В те минуты не сомневался я нисколько, что перевес и превосходство в бою будут принадлежать мне, ибо, хотя уже давно не случалось мне упражнять руку, был я одним из лучших бойцов на длинных шпагах, тогда как граф Генрих, преданный исключительно книжным занятиям и философским размышлениям, не мог иметь времени (так мне тогда казалось) достаточно изощриться в искусстве Понца и Торреса[152]. Смущало меня другое, – именно то, что во всем городе, помимо старого Глока, не было у меня человека знакомого, и не видел я, кому, согласно с обычаем поединков, поручить переговоры с противником и устройство нашей с ним встречи. После долгого колебания, порешил я постучать в дверь одного из своих давних университетских товарищей, Матвея Виссмана, фамилия[153] которого, как я знал, жила в городе Кельне уже несколько поколений и которого поэтому я скорее, чем кого другого, мог найти, после прошедших немалых лет, на том же месте, где бывало, у прежних пенатов.

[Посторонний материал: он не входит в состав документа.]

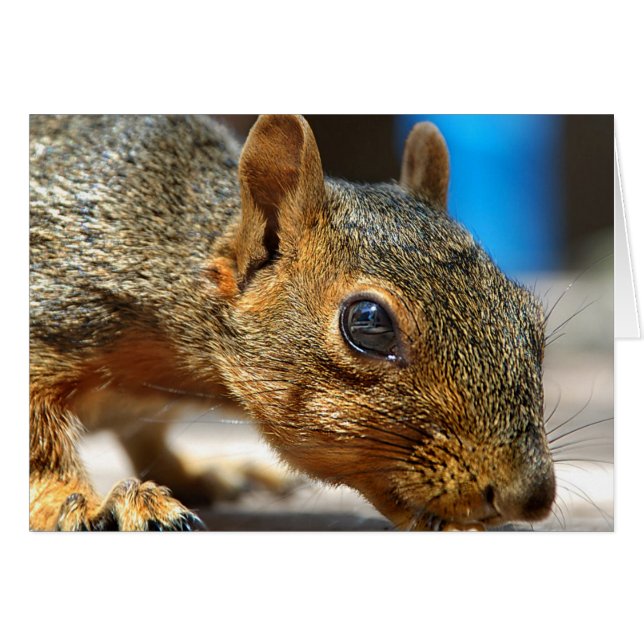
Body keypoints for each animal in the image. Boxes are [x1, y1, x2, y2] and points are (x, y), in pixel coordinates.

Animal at [29, 114, 555, 531]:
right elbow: (39, 449)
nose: (530, 497)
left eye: (527, 315)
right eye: (368, 322)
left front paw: (186, 475)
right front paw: (86, 506)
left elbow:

Ожидания мои не были обмануты, так как действительно оказалось, что Виссманы живут на старом месте, хотя и не легко было мне разыскать их приземистый, старозаветный домик, в три выступающих друг над другом этажа, среди новых, высоких, всячески изукрашенных строений, кругом воздвигнутых нашим бойким веком. На удачу мою Матвей оказался дома, но я едва мог признать юношу, хотя и несколько неповоротливого, но все же не лишенного привлекательности и бывшего даже моим (посрамленным, однако) соперником в моих ухаживаниях за хорошенькой женой хлебопекаря, – в том обрюзгшем и степенном толстяке, с глазами сонными, со смешной бородкой, оставлявшей подбородок голым, к которому провел меня слуга дома. Конечно, и он едва мог признать студента счастливого времени, буйного и безбородого, в мужчине, обожженном экваториальным солнцем и обветренном ураганами океана; но, когда я назвал Матвею свое имя и напомнил о нашем былом дружестве, он обрадовался непритворно, все лицо его превратилось в одну добродушную улыбку, и, сквозь слои жира, проглянуло на нем что-то юношеское, как свет сквозь мутное стекло.